I shook my head. “I cannot imagine anywhere more perfect.”

Cord’s head cocked. “Not East Aurora?”

“Not even close.”

He released me, and I walked closer to the truck, then turned around to look behind me. “Could you build anything up here?”

His eyes scrunched. “Like what?”

“A house or maybe a cabin?”

He studied me but didn’t speak.

“That wasn’t a rhetorical question, Cord.”

“Yeah, I know. I gotta tell you, though. I’m a little speechless. This right here”—he motioned to the clearing—“is where I always dreamed I’d live someday. I just never figured anyone else would want to.”

I took his hands and looked into his eyes, remembering how I felt the day he lay in the hospital bed and I saw them for the first time in a way I hadn’t before. I knew then I loved him. “I want to.”

“Come here.” He pulled me over to the boulder next to where he’d parked. “It’s getting cold, so I gotta do this quick.” He knelt down on one knee, took something from his pocket, then reached for my left hand. My eyes filled with tears when his did.

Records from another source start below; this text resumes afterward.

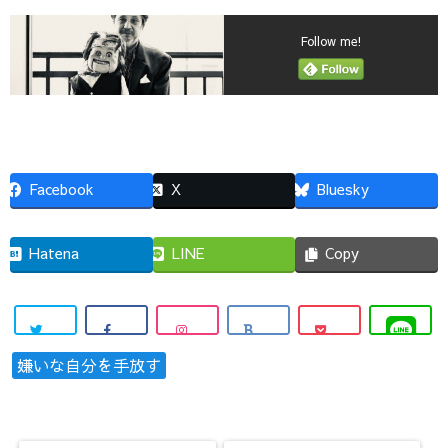
Follow me!
Facebook
X
Bluesky
Hatena
LINE
Copy
嫌いな自分を手放す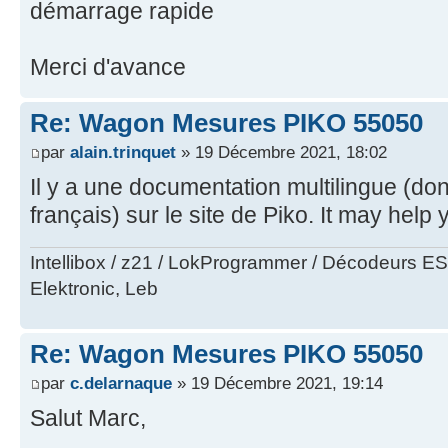
démarrage rapide
Merci d'avance
Re: Wagon Mesures PIKO 55050
par
alain.trinquet
» 19 Décembre 2021, 18:02
Il y a une documentation multilingue (don
français) sur le site de Piko. It may help 
Intellibox / z21 / LokProgrammer / Décodeurs E
Elektronic, Leb
Re: Wagon Mesures PIKO 55050
par
c.delarnaque
» 19 Décembre 2021, 19:14
Salut Marc,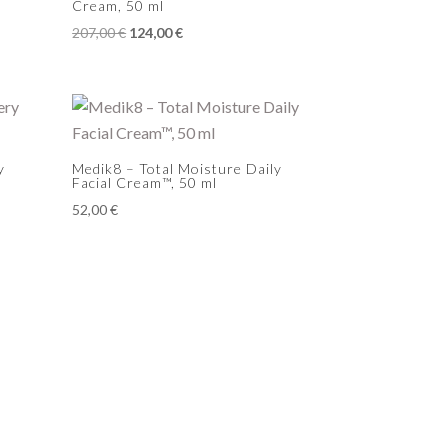
Cream, 50 ml
Alkuperäinen
Nykyinen
207,00
€
124,00
€
hinta
hinta
oli:
on:
207,00 €.
124,00 €.
y
Medik8 – Total Moisture Daily
Facial Cream™, 50 ml
52,00
€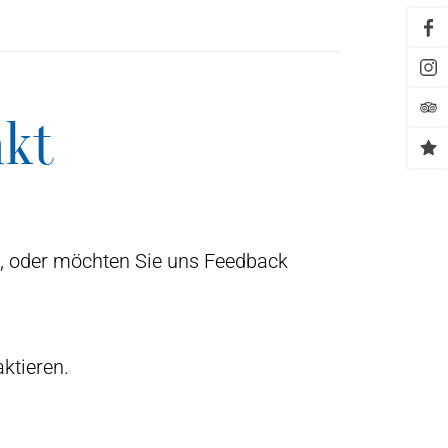
akt
ind, oder möchten Sie uns Feedback
ktieren.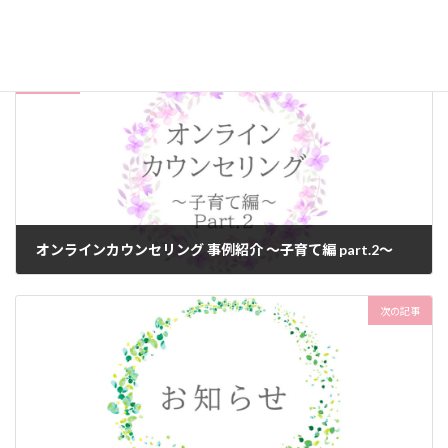
お知らせ
カテゴリー
前の記事
オンラインカウンセリング 事例紹介 ～子育て編 part.2～
2023年6月9日
次の記事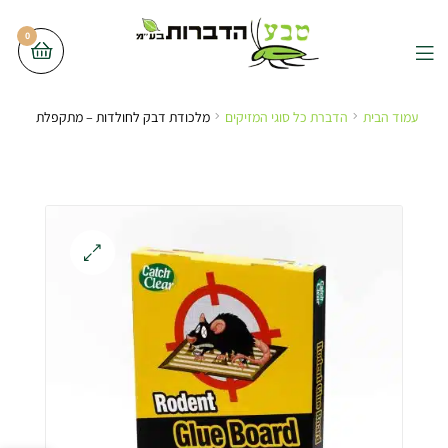
0
עמוד הבית
הדברת כל סוגי המזיקים
מלכודת דבק לחולדות – מתקפלת
🔍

“I love you more than anything. More than this view or this plot of land, more than wranglin’, or anything else I’ve ever done or anyone I’ve ever known in my life. Will you marry me, Juniper Rose?”

“Yes, I’ll marry you, Cord.”

He slid the ring on my finger. “If you want something different?—”

I looked down at the simple gold band etched with flowers. “It’s perfect.”

“That’s what Sam said.”

I cocked my head.

“She gave it to me while I was still in the hospital. Right before I got out, actually. She said she found it in a box in Miss Cena’s closet. There was a note with it that said it belonged to her mother, Irene.” He shook his head and smiled. “She told me something else.”

“What’s that?” I asked, smiling through my tears.

“That if I didn’t give this to you when I asked you to marry me, she’d disown me as her cousin.”

“She didn’t!” I gasped.

Cord nodded. “Those were her exact words.”

I studied the ring on my finger. “I couldn’t love it, or you, more.” I wrapped my arms around him, and we kissed before getting back in the truck when the sun went behind a cloud and the temperature seemed to drop several degrees.

“Looks like there’s a storm rolling in.”

The sky that had been mostly blue and cloudless when we arrived at the ranch was now gray and getting darker.

Cord put the truck in gear, and by the time we reached the three cabins we’d passed earlier, it was snowing hard.

“Wait for me here,” Cord said, pulling up to one. He got out, walked up the porch steps, looked in the window, then reached above the door. He must’ve found a key because, seconds later, it opened.

I was about to climb out when he raced over to me.